Try plant-based proteins
Plant-based proteins such as beans, pulses and legumes can be a cheaper way to incorporate good quality protein and fibre into your children’s diet, according to Hope.
"Where possible, bulk-buying dried beans and pulses and cooking them in batch is the most affordable way of preparing these foods," she explains."Try adding these to mince dishes to bulk them out or stirring them into soup for a nutritious and cheaper lunch."
Switch chicken or tuna for canned sardines
Canned sardines can be a more affordable way to incorporate omega-3 into the diet.
"Omega-3 plays an important role in supporting cognitive function, hormone production and joint health," explains Hope. "Sardines can also a source of protein and healthy fats too. Sardines can be added to pasta or cous cous for a nutritious lunch."
Remember oats aren't just for breakfast
High-sugar cereals can be expensive, but oats remain a more affordable option.

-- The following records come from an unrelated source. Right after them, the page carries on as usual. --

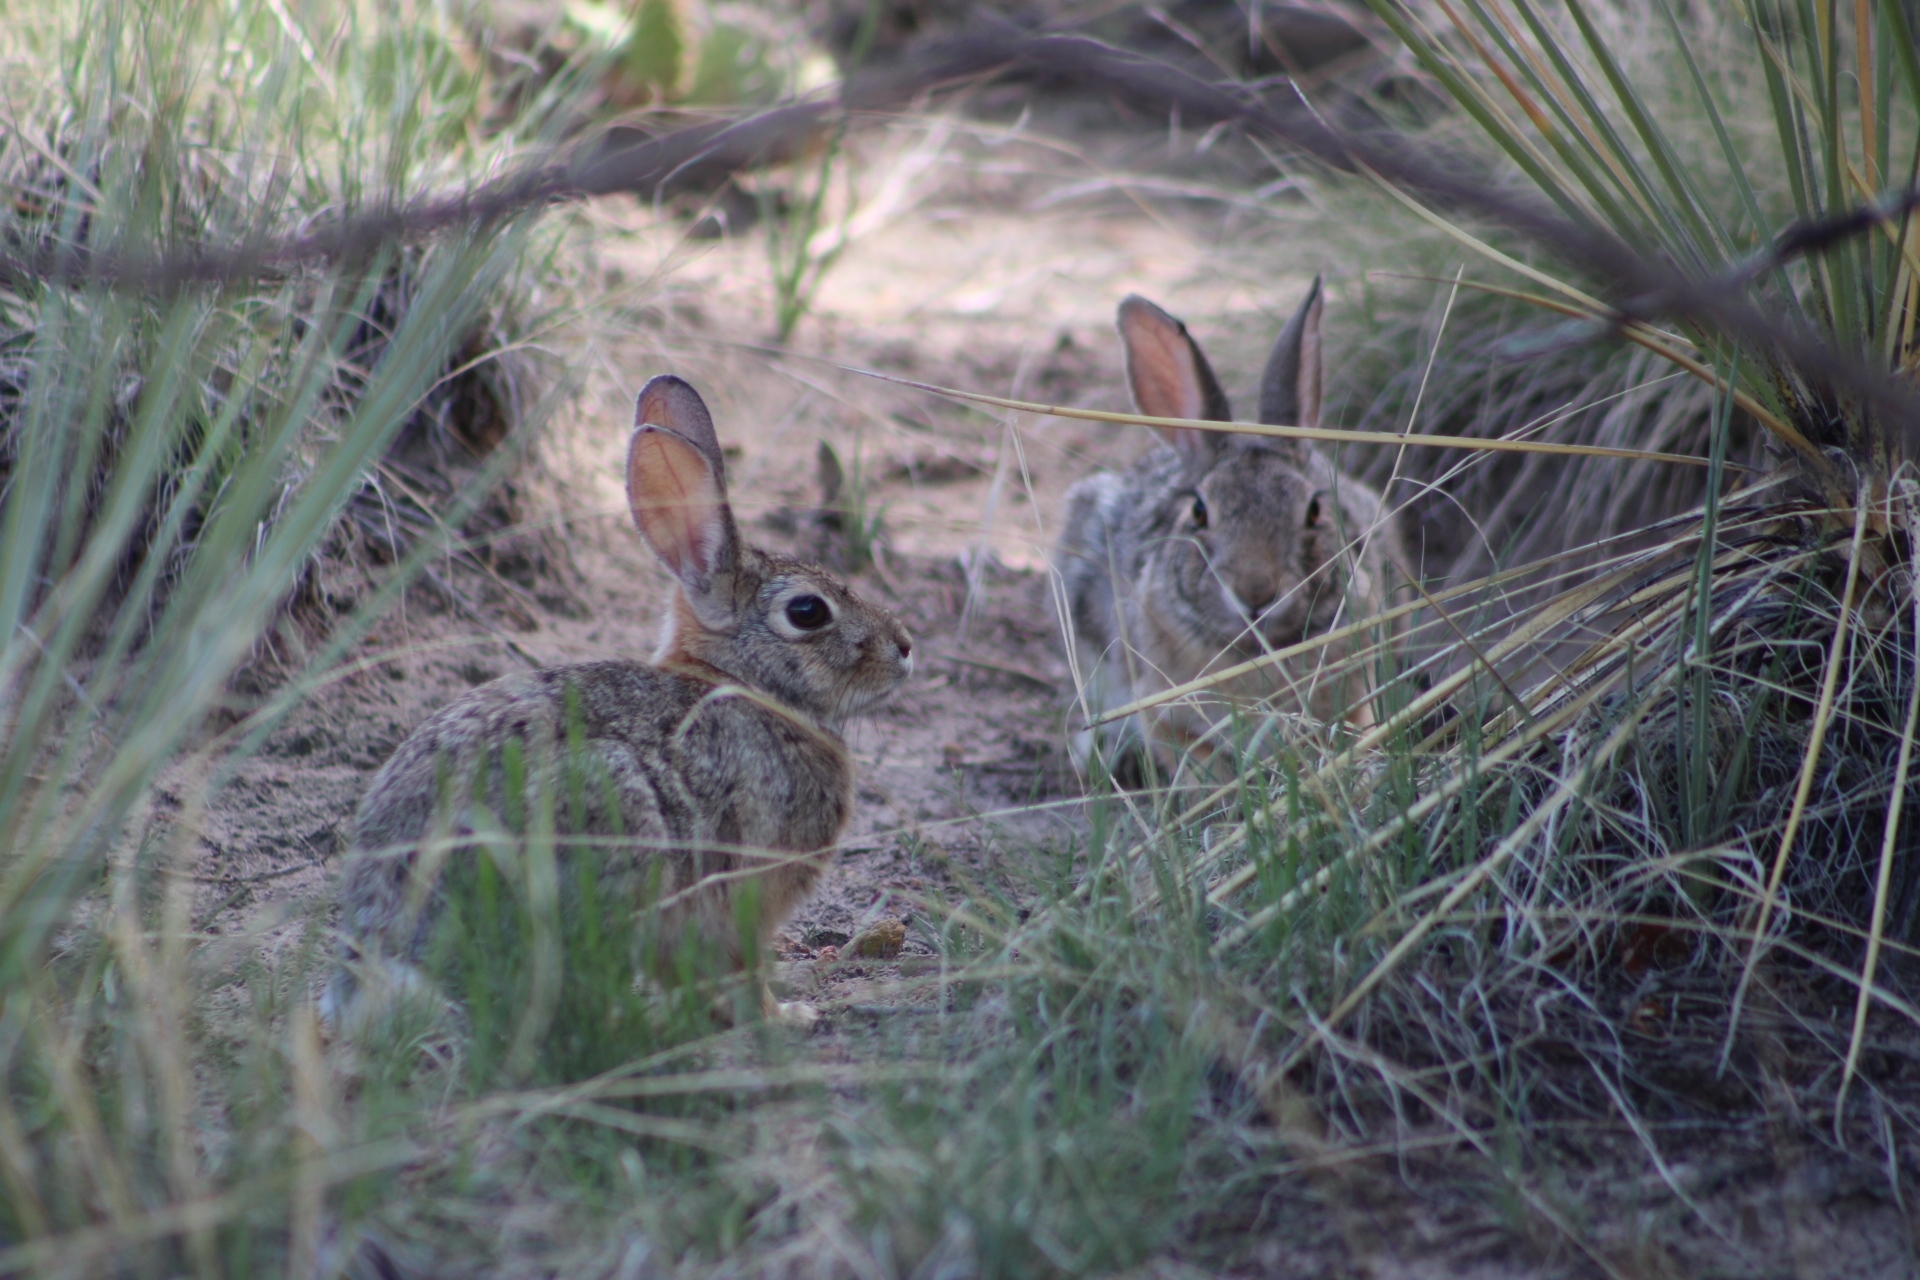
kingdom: Animalia
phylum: Chordata
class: Mammalia
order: Lagomorpha
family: Leporidae
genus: Sylvilagus
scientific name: Sylvilagus audubonii
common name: Desert cottontail
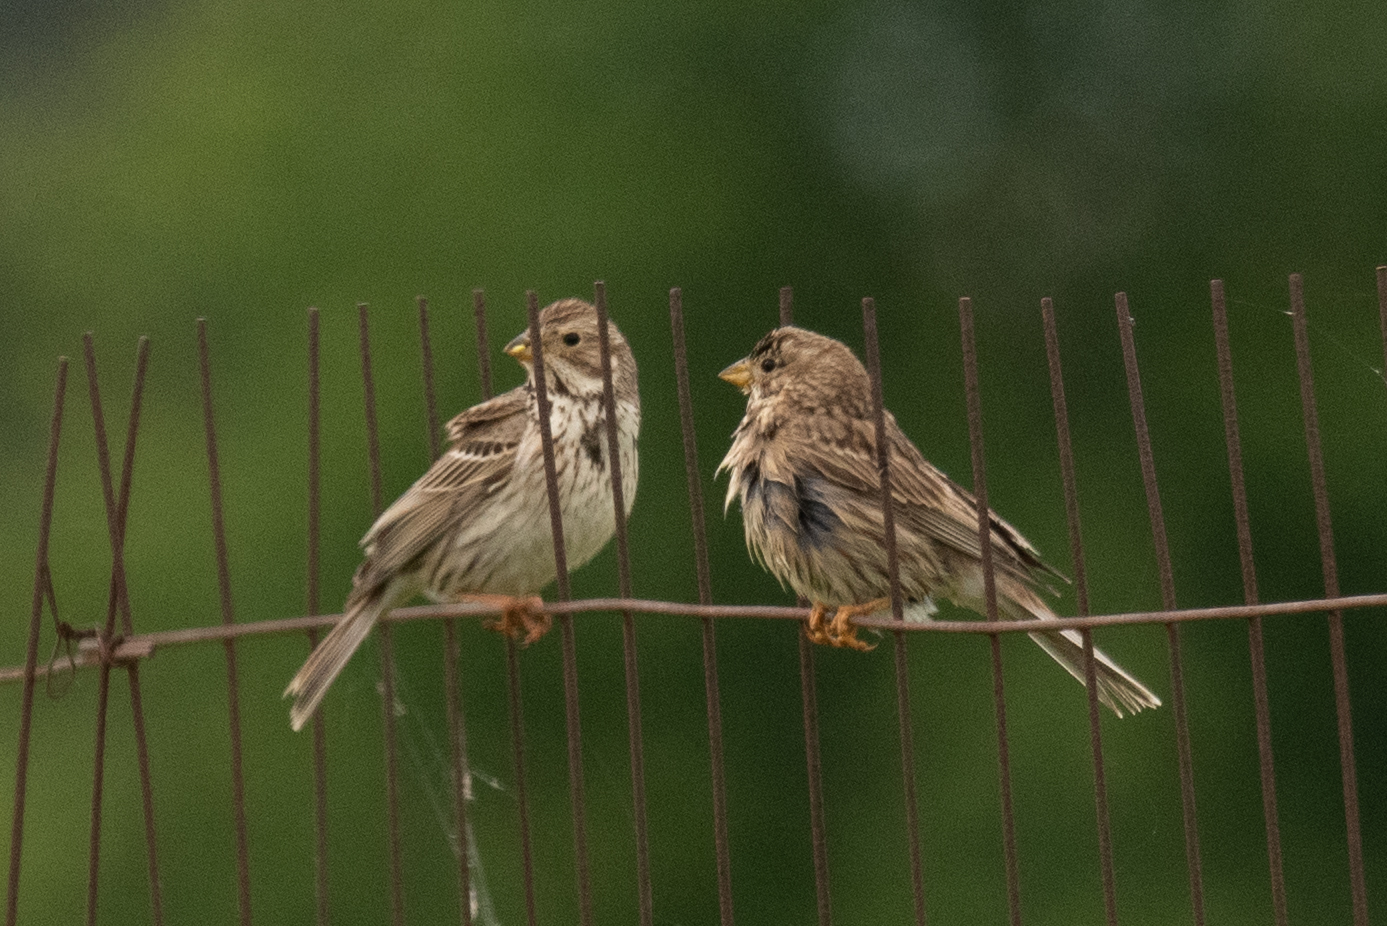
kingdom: Animalia
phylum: Chordata
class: Aves
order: Passeriformes
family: Emberizidae
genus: Emberiza
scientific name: Emberiza calandra
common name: Corn bunting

"One bag of oats goes much further than a box of cereal too," adds Hope. "Oats are rich in fibre to help support a beneficial gut microbiome and can keep your child fuller for longer throughout the morning or afternoon."
If you don’t have time to cook porridge for breakfast, Hope suggests trying overnight oats which will also help to save on energy as they require no cooking.
"Overnight oats can be a great lunch option for your children as they’re eaten cold, they’re nutritious and they’re super filling too," she adds.